[Excerpts from a dataset]
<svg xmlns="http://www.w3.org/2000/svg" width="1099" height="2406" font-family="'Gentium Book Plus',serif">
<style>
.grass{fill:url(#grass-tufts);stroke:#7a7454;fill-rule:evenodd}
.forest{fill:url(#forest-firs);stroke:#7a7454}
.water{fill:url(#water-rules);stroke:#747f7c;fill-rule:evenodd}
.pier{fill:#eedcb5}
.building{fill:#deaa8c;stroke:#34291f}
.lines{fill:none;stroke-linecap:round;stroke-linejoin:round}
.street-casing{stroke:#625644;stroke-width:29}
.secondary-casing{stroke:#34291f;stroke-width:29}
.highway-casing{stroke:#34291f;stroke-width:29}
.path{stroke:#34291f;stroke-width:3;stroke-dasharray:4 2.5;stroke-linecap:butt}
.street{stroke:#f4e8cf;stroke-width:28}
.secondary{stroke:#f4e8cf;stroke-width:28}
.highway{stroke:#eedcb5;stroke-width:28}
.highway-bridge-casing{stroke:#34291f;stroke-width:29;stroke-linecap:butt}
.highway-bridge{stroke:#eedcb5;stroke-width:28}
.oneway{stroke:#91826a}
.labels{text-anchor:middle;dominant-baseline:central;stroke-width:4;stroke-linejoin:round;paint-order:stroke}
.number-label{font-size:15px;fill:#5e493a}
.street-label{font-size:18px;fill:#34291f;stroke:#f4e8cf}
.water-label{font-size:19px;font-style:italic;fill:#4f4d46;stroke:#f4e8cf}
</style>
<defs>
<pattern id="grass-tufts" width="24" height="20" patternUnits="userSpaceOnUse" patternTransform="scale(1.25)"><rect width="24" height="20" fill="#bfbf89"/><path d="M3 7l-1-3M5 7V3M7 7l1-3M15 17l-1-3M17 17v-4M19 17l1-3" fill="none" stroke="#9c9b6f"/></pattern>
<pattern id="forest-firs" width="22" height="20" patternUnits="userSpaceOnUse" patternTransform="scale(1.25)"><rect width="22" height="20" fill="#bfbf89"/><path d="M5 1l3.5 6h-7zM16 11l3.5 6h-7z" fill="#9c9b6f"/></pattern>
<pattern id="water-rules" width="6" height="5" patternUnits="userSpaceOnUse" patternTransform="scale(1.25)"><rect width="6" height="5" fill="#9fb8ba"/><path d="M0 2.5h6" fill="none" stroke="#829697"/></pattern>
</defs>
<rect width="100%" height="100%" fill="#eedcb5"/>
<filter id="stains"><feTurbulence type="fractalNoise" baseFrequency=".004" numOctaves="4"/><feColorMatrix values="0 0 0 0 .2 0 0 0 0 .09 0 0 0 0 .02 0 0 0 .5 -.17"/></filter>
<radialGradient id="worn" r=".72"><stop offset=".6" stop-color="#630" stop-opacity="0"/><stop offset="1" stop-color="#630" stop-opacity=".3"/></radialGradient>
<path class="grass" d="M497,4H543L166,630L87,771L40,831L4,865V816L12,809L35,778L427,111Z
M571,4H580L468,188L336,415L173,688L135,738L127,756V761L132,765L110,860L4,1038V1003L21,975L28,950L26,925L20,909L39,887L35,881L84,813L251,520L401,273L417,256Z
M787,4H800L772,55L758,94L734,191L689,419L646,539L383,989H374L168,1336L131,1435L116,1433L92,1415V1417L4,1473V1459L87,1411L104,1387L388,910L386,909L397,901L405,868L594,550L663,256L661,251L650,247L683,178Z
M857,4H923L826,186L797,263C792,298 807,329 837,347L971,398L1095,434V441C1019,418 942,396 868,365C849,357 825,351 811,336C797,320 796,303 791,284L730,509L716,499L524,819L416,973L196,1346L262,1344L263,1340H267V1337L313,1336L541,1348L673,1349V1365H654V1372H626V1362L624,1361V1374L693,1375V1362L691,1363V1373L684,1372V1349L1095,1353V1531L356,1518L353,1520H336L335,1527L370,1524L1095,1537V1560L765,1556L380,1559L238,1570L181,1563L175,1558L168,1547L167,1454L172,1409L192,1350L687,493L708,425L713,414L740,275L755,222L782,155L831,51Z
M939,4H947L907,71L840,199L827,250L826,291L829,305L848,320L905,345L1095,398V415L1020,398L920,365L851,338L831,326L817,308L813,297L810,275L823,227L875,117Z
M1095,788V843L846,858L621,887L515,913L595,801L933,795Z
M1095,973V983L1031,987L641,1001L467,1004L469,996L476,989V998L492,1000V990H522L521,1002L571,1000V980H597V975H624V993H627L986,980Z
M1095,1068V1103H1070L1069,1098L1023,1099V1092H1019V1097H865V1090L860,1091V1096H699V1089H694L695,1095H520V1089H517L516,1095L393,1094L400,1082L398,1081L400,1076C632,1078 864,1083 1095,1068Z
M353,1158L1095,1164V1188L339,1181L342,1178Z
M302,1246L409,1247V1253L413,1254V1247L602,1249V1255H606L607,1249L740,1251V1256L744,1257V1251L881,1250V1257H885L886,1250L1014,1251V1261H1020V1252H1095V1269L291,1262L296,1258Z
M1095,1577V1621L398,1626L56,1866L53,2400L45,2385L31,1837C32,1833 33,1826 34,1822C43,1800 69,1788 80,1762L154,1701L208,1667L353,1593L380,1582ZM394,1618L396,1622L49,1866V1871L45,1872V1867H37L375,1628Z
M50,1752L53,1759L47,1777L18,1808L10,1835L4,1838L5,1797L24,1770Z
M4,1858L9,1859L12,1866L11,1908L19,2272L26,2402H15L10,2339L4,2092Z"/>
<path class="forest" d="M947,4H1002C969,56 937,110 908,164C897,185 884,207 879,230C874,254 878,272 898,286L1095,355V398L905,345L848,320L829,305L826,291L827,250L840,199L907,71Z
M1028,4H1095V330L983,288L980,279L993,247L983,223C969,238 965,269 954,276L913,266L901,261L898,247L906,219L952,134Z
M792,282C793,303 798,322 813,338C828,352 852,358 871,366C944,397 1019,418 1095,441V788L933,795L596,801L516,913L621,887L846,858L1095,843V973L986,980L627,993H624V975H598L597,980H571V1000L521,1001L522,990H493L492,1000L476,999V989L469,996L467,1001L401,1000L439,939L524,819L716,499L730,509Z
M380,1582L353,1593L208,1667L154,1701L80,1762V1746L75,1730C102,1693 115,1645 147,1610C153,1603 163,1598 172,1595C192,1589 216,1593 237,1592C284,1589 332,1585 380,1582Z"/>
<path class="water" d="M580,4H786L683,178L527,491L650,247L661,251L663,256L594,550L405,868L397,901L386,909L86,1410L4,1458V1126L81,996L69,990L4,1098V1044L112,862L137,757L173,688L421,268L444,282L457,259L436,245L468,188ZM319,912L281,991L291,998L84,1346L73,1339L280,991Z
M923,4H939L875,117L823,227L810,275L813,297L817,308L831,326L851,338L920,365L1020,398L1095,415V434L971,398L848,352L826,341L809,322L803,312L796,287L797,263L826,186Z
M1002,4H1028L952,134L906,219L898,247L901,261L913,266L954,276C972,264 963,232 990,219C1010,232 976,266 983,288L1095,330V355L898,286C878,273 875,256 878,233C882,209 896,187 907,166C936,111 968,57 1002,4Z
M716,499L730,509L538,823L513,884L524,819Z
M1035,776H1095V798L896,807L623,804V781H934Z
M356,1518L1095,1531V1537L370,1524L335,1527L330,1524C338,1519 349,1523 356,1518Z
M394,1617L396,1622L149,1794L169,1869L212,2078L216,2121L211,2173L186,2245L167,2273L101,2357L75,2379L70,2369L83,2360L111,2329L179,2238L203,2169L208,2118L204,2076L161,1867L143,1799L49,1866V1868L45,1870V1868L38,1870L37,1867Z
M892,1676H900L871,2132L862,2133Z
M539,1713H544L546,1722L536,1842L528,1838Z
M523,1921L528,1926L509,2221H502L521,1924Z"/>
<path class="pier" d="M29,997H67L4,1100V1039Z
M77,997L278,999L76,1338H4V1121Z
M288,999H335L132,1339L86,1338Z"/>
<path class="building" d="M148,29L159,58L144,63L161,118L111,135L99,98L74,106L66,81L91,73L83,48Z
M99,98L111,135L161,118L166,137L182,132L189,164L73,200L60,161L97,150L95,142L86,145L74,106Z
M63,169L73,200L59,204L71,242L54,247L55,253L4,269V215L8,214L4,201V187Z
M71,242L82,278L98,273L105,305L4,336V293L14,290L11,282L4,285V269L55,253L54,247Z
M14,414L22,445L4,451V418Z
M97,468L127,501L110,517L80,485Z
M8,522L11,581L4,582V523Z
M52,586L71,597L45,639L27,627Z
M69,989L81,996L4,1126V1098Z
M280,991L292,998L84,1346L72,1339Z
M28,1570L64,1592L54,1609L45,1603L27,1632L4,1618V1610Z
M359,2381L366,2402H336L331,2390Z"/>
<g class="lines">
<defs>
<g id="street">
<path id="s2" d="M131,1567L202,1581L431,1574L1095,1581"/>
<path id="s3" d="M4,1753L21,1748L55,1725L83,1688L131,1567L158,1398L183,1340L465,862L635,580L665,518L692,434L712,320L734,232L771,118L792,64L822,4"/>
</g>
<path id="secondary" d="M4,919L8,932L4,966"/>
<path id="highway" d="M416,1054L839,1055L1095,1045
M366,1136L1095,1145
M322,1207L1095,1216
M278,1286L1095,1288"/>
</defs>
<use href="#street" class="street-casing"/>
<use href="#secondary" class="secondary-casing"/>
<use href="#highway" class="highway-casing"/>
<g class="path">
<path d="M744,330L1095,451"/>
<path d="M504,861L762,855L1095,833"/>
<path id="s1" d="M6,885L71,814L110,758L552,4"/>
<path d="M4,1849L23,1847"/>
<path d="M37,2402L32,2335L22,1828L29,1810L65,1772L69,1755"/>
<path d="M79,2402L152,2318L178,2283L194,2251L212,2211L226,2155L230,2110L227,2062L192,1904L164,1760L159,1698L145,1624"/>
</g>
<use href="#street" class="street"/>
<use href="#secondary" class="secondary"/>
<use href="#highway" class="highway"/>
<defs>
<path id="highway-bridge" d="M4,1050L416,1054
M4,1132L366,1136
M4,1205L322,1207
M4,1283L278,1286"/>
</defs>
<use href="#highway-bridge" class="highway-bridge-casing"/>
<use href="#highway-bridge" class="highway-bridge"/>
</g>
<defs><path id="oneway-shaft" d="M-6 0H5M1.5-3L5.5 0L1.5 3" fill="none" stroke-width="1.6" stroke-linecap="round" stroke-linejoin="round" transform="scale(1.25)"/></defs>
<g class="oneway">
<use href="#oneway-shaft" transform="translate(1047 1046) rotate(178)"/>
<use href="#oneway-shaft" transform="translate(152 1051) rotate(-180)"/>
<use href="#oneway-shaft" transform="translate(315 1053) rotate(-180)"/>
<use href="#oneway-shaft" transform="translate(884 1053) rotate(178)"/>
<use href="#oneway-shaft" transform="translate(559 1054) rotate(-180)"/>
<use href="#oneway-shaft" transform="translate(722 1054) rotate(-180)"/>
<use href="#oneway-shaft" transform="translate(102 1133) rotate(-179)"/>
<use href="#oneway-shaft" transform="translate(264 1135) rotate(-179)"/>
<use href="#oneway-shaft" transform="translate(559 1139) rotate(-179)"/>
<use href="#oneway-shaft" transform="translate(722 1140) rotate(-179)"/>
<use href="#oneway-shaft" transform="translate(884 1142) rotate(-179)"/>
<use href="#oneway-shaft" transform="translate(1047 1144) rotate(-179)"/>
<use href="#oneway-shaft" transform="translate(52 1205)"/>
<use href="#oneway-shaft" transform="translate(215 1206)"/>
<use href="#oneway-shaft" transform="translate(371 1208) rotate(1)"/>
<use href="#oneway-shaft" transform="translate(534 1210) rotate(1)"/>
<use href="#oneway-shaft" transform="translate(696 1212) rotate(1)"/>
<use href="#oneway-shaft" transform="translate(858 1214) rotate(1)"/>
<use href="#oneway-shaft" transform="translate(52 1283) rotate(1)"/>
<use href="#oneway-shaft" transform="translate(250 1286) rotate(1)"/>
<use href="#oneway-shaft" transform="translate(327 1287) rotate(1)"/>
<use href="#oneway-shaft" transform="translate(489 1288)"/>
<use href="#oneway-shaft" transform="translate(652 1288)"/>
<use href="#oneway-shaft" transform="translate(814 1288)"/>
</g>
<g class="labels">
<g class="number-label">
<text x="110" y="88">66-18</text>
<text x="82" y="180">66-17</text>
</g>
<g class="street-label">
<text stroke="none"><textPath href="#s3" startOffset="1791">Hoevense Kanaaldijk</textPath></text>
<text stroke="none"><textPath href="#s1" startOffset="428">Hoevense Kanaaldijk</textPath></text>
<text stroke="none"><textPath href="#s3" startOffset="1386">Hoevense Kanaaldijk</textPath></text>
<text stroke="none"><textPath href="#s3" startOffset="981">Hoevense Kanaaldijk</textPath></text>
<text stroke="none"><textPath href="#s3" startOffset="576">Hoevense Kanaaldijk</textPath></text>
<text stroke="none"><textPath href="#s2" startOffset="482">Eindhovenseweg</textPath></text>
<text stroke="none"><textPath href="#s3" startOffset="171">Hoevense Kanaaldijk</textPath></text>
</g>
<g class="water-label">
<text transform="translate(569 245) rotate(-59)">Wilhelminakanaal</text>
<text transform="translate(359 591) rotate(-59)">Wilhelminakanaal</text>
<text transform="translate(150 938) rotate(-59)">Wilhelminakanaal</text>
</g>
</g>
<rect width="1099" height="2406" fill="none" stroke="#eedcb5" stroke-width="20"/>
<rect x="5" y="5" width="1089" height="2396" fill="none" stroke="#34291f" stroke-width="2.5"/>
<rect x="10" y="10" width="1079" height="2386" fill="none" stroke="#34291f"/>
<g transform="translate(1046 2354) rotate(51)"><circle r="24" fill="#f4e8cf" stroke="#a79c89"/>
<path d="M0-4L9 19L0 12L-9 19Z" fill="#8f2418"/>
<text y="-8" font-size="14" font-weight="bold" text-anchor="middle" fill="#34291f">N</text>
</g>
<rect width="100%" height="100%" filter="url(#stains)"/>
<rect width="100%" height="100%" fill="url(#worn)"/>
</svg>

## Work to complete
Filter the records above for lines with "labels".

## Exercise answer
.labels{text-anchor:middle;dominant-baseline:central;stroke-width:4;stroke-linejoin:round;paint-order:stroke}
<g class="labels">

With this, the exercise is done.